In version 3.0 of this study, participants who test positive for CMV viremia or who are currently in Step 2 will be automatically enrolled into Step 4 and will be randomly assigned to one of two groups: 1) 900 mg valganciclovir twice daily for 3 weeks, followed by 900 mg valganciclovir daily, or 2) placebo. Participants will enter Step 3 if and when they develop CMV end-organ disease, at which point all participants will be offered 900 mg valganciclovir twice daily for 3 weeks, then 900 valganciclovir daily thereafter.
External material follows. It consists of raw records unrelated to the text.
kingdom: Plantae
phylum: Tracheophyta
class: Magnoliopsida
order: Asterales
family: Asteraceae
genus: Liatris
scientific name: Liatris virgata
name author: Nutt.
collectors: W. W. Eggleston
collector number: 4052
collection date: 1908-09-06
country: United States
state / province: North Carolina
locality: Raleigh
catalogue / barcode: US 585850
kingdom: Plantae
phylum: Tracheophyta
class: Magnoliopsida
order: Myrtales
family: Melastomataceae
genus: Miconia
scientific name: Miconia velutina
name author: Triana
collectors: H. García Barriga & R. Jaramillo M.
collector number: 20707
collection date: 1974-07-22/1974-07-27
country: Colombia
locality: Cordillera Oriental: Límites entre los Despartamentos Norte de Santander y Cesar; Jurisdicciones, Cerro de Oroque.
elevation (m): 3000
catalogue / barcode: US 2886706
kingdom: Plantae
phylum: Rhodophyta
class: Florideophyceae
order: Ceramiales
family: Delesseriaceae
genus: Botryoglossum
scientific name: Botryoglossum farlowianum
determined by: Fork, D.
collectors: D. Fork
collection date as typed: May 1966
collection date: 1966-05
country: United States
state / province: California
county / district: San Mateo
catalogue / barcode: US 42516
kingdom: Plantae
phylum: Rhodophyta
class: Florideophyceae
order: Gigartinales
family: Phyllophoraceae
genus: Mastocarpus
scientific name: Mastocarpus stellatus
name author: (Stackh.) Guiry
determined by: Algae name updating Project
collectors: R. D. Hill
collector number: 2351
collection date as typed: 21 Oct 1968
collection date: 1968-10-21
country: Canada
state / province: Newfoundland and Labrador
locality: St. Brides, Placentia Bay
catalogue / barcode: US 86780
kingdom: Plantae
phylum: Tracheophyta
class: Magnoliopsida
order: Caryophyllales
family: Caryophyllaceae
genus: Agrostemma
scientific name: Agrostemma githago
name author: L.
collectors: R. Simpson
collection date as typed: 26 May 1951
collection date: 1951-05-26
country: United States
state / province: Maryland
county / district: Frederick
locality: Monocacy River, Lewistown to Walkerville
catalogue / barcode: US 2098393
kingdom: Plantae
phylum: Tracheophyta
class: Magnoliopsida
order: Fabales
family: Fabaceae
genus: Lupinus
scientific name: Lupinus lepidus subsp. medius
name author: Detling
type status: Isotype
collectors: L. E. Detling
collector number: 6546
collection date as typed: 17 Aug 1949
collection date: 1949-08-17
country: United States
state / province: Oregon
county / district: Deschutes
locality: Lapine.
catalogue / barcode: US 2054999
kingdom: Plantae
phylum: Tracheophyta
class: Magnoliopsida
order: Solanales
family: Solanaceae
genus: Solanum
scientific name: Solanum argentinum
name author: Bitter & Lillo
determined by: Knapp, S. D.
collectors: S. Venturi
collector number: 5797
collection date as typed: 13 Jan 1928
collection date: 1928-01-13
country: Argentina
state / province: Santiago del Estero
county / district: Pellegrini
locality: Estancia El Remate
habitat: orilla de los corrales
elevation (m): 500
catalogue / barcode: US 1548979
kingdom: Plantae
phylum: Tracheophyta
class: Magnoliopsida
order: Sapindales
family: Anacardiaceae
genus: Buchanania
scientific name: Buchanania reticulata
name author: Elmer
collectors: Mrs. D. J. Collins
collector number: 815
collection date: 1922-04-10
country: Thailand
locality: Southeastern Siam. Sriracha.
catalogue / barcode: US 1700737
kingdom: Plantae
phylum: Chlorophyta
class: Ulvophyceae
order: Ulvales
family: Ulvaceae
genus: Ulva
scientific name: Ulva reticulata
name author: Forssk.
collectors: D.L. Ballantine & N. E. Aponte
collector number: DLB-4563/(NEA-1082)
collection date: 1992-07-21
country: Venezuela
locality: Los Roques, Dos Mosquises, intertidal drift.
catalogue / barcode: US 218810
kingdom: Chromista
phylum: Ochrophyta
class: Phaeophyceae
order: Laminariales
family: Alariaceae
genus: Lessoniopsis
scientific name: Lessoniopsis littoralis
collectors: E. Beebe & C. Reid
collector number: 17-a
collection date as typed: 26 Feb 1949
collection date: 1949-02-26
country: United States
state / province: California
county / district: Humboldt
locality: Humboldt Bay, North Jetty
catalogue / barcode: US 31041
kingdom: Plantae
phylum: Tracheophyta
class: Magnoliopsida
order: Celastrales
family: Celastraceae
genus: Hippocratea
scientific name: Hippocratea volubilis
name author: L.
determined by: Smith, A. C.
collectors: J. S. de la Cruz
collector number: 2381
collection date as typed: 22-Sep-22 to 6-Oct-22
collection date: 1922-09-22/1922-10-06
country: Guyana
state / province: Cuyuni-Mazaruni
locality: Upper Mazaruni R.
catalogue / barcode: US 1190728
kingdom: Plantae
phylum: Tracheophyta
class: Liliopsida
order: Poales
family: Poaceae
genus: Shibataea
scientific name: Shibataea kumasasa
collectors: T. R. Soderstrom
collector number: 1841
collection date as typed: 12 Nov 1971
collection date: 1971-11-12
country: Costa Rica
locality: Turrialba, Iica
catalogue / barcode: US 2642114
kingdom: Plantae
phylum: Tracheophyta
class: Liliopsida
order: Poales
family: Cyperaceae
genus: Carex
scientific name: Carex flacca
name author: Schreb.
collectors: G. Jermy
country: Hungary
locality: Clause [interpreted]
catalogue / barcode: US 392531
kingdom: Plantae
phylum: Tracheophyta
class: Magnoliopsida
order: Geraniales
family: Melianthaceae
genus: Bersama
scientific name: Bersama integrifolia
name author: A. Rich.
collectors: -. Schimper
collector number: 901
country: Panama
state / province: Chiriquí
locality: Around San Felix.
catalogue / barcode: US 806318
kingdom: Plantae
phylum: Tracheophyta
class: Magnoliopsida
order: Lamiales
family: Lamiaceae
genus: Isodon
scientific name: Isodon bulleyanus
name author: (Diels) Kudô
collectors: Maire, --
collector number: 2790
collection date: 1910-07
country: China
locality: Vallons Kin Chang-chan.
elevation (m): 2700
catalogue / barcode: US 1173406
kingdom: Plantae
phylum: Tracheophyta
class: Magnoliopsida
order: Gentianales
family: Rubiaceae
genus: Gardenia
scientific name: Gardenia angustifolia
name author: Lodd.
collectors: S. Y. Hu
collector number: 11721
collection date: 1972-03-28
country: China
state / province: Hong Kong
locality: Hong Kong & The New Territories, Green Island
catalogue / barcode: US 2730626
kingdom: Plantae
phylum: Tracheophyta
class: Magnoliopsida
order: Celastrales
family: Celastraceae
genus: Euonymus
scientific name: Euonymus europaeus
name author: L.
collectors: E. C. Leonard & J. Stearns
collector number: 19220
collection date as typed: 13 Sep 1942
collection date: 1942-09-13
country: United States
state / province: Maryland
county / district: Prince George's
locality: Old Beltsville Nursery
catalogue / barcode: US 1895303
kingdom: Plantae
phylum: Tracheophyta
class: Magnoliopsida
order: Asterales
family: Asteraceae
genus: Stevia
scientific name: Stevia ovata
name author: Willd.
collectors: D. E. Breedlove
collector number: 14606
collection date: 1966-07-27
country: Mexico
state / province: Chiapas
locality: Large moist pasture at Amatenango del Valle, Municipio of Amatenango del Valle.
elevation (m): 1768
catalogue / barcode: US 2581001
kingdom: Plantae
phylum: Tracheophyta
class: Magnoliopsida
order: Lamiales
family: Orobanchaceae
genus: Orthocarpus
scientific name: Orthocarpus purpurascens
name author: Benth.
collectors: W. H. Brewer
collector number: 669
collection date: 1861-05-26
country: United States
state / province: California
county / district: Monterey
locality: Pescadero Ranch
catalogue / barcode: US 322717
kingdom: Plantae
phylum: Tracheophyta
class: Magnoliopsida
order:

Note: Per a recommendation from NIAID Therapeutic Trials Data Safety Monitoring Board (DSMB), this trial will close on 10/03/05. The DSMB has determined that the study will reach the primary objective. All participants not on valganciclovir must complete all study evaluations by 08/31/05; all participants taking valganciclovir must complete study evaluations by 10/03/05.

Inclusion Criteria for Step 1:

• HIV infected
• Viral load greater than 400 copies/ml
• CD4 count less than 100 cells/mm3
• Have taken HAART for 3 months or longer OR are not taking HAART and do not plan to start HAART for at least 3 months after study entry
• Have serum CMV IgG antibodies
• Have consent of parent or guardian if under 18 years of age
• Willing to use acceptable forms of contraception

Exclusion Criteria for Step 1:

• History of CMV end-organ disease
• Certain antiviral drugs for CMV prophylaxis within 8 weeks of study entry
• Pregnant or breastfeeding
• Currently require ongoing foscarnet or cidofovir. Limited courses of foscarnet or cidofovir for the treatment of diseases other than CMV are permitted if approved by the protocol chairs.